• [PROMPT] Copy out every line in the entries below that includes "grey".

• • •

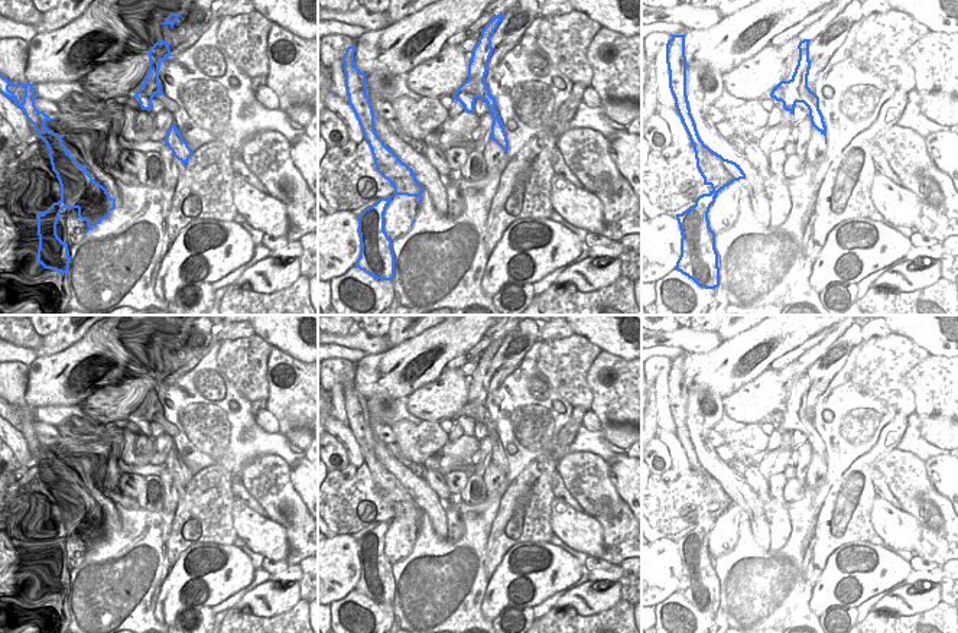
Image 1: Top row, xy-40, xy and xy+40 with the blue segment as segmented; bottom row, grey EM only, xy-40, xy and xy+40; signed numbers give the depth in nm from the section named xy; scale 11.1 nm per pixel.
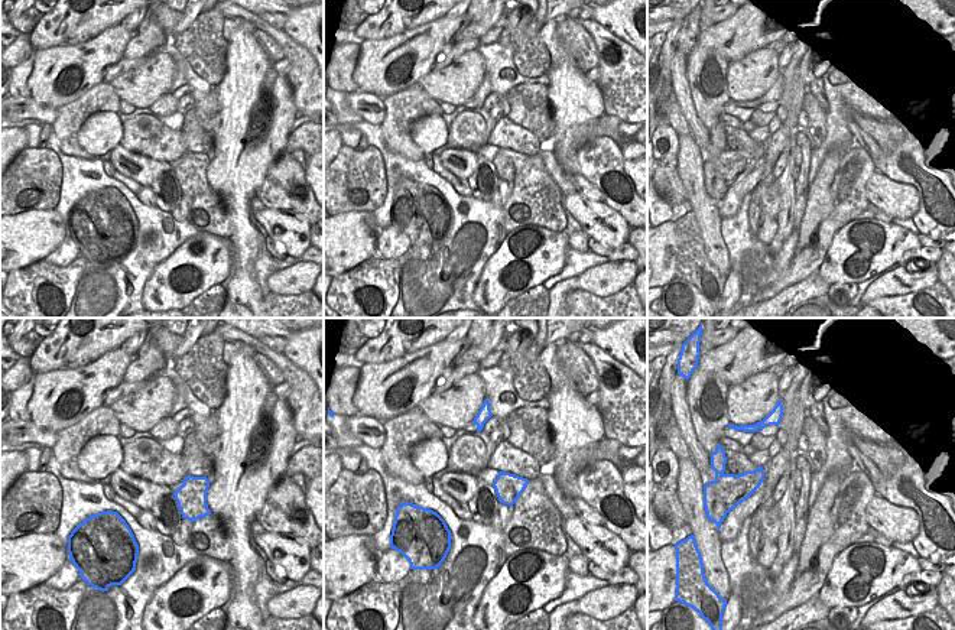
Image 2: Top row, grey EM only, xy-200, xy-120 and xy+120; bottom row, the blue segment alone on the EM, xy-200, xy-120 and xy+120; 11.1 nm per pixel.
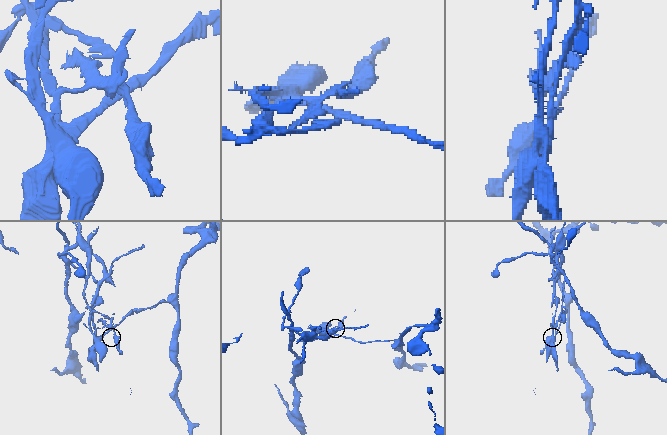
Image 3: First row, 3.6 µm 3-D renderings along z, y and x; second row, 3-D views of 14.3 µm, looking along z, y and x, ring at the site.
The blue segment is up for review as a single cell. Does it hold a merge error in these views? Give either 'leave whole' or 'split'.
split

• • •

• [RESULT BELOW]
Image 1: Top row, xy-40, xy and xy+40 with the blue segment as segmented; bottom row, grey EM only, xy-40, xy and xy+40; signed numbers give the depth in nm from the section named xy; scale 11.1 nm per pixel.
Image 2: Top row, grey EM only, xy-200, xy-120 and xy+120; bottom row, the blue segment alone on the EM, xy-200, xy-120 and xy+120; 11.1 nm per pixel.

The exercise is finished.